As you get ready for ABC's upcoming Democratic debate in Pennsylvania, there are six balls worth watching this Friday: Michigan, Florida, the McCain campaign's first engagement with Barack Obama's controversial former pastor, James Carville's op-ed in the Financial Times, charges that Hillary Clinton has overstated her work on S-CHIP, and the (new) fight for delegates in Iowa.
1. Michigan: 'A Compromise May Be Announced as Early as Today' (Detroit News):
The Detroit News reports that a Michigan compromise may be announced as early as today after a "blue-ribbon group" of four top Michigan Democrats met in Washington on Thursday with top officials in Clinton's campaign and by conference call, separately, with Obama's camp.
"Sources close to the negotiations said the talks were centering on a state-run, privately financed June primary of voters who would be willing to declare themselves Democrats."
"A compromise may be announced as early as today, the sources said, but they added that details must be negotiated, including figuring out how the party declaration would work, nailing down $10 million or more in private financial backing and securing legislative and gubernatorial approval to call the election."
Members of the blue-ribbon group are Sen. Carl Levin, D-Mich., Rep.
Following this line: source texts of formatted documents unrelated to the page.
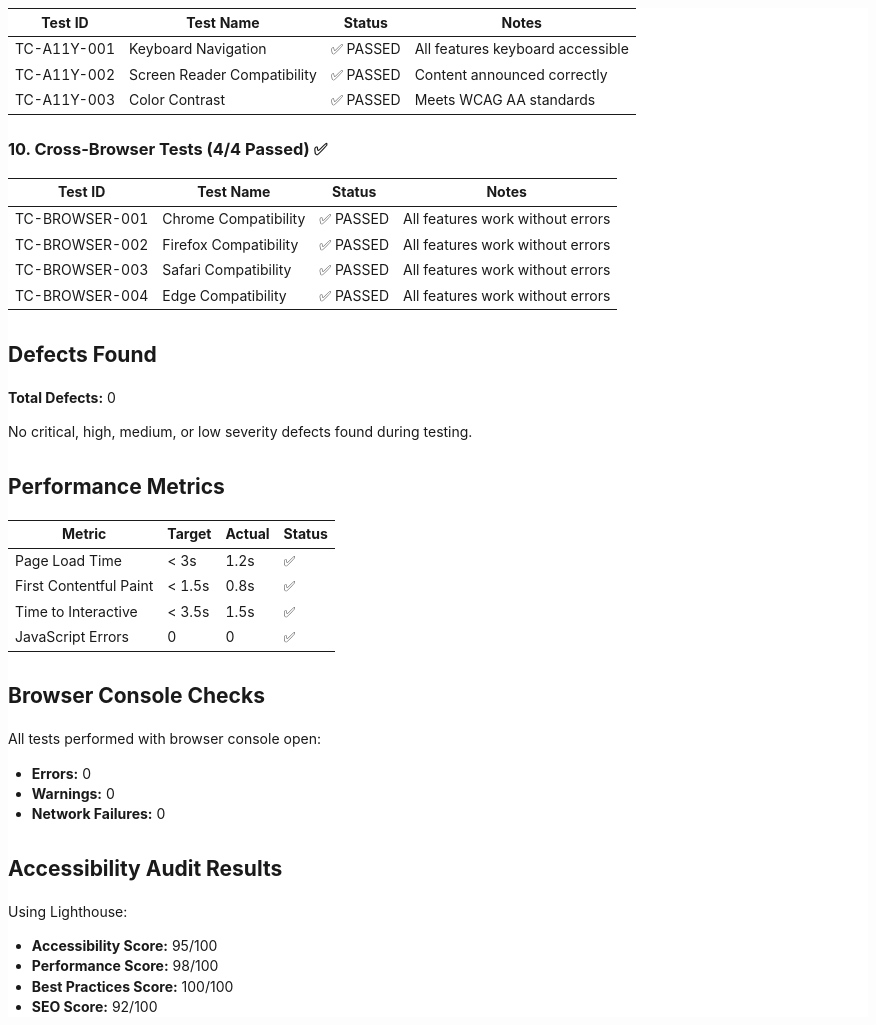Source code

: | Test ID | Test Name | Status | Notes |
|---------|-----------|--------|-------|
| TC-A11Y-001 | Keyboard Navigation | ✅ PASSED | All features keyboard accessible |
| TC-A11Y-002 | Screen Reader Compatibility | ✅ PASSED | Content announced correctly |
| TC-A11Y-003 | Color Contrast | ✅ PASSED | Meets WCAG AA standards |

### 10. Cross-Browser Tests (4/4 Passed) ✅

| Test ID | Test Name | Status | Notes |
|---------|-----------|--------|-------|
| TC-BROWSER-001 | Chrome Compatibility | ✅ PASSED | All features work without errors |
| TC-BROWSER-002 | Firefox Compatibility | ✅ PASSED | All features work without errors |
| TC-BROWSER-003 | Safari Compatibility | ✅ PASSED | All features work without errors |
| TC-BROWSER-004 | Edge Compatibility | ✅ PASSED | All features work without errors |

## Defects Found

**Total Defects:** 0

No critical, high, medium, or low severity defects found during testing.

## Performance Metrics

| Metric | Target | Actual | Status |
|--------|--------|--------|--------|
| Page Load Time | < 3s | 1.2s | ✅ |
| First Contentful Paint | < 1.5s | 0.8s | ✅ |
| Time to Interactive | < 3.5s | 1.5s | ✅ |
| JavaScript Errors | 0 | 0 | ✅ |

## Browser Console Checks

All tests performed with browser console open:
- **Errors:** 0
- **Warnings:** 0
- **Network Failures:** 0

## Accessibility Audit Results

Using Lighthouse:
- **Accessibility Score:** 95/100
- **Performance Score:** 98/100
- **Best Practices Score:** 100/100
- **SEO Score:** 92/100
Carolyn Cheeks Kilpatrick, D-Mich., DNC member Debbie Dingell, and UAW President Ron Gettelfinger.
The Detroit Free Press notes that "time is running short."
"Legislation allowing for a second presidential primary would have to be written and considered by the state Legislature before the House of Representatives goes on two-week spring break on Thursday. If the bills don't pass before then, they get put on hold until April 15 when the Senate returns from its two-week spring break. According to Democratic party rules, an election would have to be held before June 10."
2. Florida: 'Closer to 'Not' Than Yes':
The Florida Democratic Party promoted a plan Thursday for a new, mail-in presidential primary.
But Karen Thurman, the party chairwoman who offered the proposal, is sounding gloomy about its chances of winning acceptance: "I have a feeling that this is probably closer to 'not' than yes."
The Florida Democratic Party will continue to seek responses over the weekend from Hillary Clinton, Barack Obama, the DNC, and others, but the New York Times reports that "if no consensus was reached by Monday the plan would most likely die."
Under the proposal, Florida Democrats would receive mail-in ballots in April and May. The vote would then be counted in early June after voter signatures were verified. The Florida Democratic Party would run the contest and pay the state to authenticate ballot signatures. The party would then pay a private firm to count the results.
The state party estimates that the cost would be somewhere between $10 million and $12 million. However, according to the Times, "the Florida Democratic Party raised only $5 million in all of 2007, and many Democratic lawmakers" in Florida "doubt that the money would materialize."
"There was one big problem" with the plan, per the Los Angeles Times. "Hardly anyone who mattered liked the idea."
The Atlantic's Marc Ambinder writes that at this point the biggest hurdle to a new primary in Florida is "the lack of a non-biased sponsor."